** START Supplied records **

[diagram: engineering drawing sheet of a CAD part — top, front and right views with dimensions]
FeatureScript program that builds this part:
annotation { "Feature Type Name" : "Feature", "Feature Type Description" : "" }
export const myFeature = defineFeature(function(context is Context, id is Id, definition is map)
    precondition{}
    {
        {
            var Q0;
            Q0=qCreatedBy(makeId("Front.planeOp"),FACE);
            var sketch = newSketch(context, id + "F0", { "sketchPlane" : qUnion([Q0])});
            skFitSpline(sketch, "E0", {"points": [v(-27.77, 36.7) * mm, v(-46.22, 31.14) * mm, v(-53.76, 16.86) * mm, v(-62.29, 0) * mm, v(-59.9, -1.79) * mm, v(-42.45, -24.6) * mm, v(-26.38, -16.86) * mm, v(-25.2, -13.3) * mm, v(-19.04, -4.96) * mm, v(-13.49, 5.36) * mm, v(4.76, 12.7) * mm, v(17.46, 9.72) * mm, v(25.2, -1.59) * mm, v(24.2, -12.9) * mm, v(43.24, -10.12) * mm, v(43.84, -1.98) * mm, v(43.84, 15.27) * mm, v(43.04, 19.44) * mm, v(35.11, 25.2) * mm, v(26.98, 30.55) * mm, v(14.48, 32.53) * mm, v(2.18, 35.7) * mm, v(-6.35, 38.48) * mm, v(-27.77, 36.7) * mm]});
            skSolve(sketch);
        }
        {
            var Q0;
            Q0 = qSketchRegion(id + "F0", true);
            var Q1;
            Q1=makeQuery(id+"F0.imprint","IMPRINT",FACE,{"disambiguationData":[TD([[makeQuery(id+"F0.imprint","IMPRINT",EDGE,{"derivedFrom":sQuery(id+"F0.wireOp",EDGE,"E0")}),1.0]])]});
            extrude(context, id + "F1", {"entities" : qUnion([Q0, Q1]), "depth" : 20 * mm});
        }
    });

** END Supplied records **

Render each line of the records above as an item in a numbered list, omitting any blank lines.

1. [diagram: engineering drawing sheet of a CAD part — top, front and right views with dimensions]
2. FeatureScript program that builds this part:
3. annotation { "Feature Type Name" : "Feature", "Feature Type Description" : "" }
4. export const myFeature = defineFeature(function(context is Context, id is Id, definition is map)
5.     precondition{}
6.     {
7.         {
8.             var Q0;
9.             Q0=qCreatedBy(makeId("Front.planeOp"),FACE);
10.             var sketch = newSketch(context, id + "F0", { "sketchPlane" : qUnion([Q0])});
11.             skFitSpline(sketch, "E0", {"points": [v(-27.77, 36.7) * mm, v(-46.22, 31.14) * mm, v(-53.76, 16.86) * mm, v(-62.29, 0) * mm, v(-59.9, -1.79) * mm, v(-42.45, -24.6) * mm, v(-26.38, -16.86) * mm, v(-25.2, -13.3) * mm, v(-19.04, -4.96) * mm, v(-13.49, 5.36) * mm, v(4.76, 12.7) * mm, v(17.46, 9.72) * mm, v(25.2, -1.59) * mm, v(24.2, -12.9) * mm, v(43.24, -10.12) * mm, v(43.84, -1.98) * mm, v(43.84, 15.27) * mm, v(43.04, 19.44) * mm, v(35.11, 25.2) * mm, v(26.98, 30.55) * mm, v(14.48, 32.53) * mm, v(2.18, 35.7) * mm, v(-6.35, 38.48) * mm, v(-27.77, 36.7) * mm]});
12.             skSolve(sketch);
13.         }
14.         {
15.             var Q0;
16.             Q0 = qSketchRegion(id + "F0", true);
17.             var Q1;
18.             Q1=makeQuery(id+"F0.imprint","IMPRINT",FACE,{"disambiguationData":[TD([[makeQuery(id+"F0.imprint","IMPRINT",EDGE,{"derivedFrom":sQuery(id+"F0.wireOp",EDGE,"E0")}),1.0]])]});
19.             extrude(context, id + "F1", {"entities" : qUnion([Q0, Q1]), "depth" : 20 * mm});
20.         }
21.     });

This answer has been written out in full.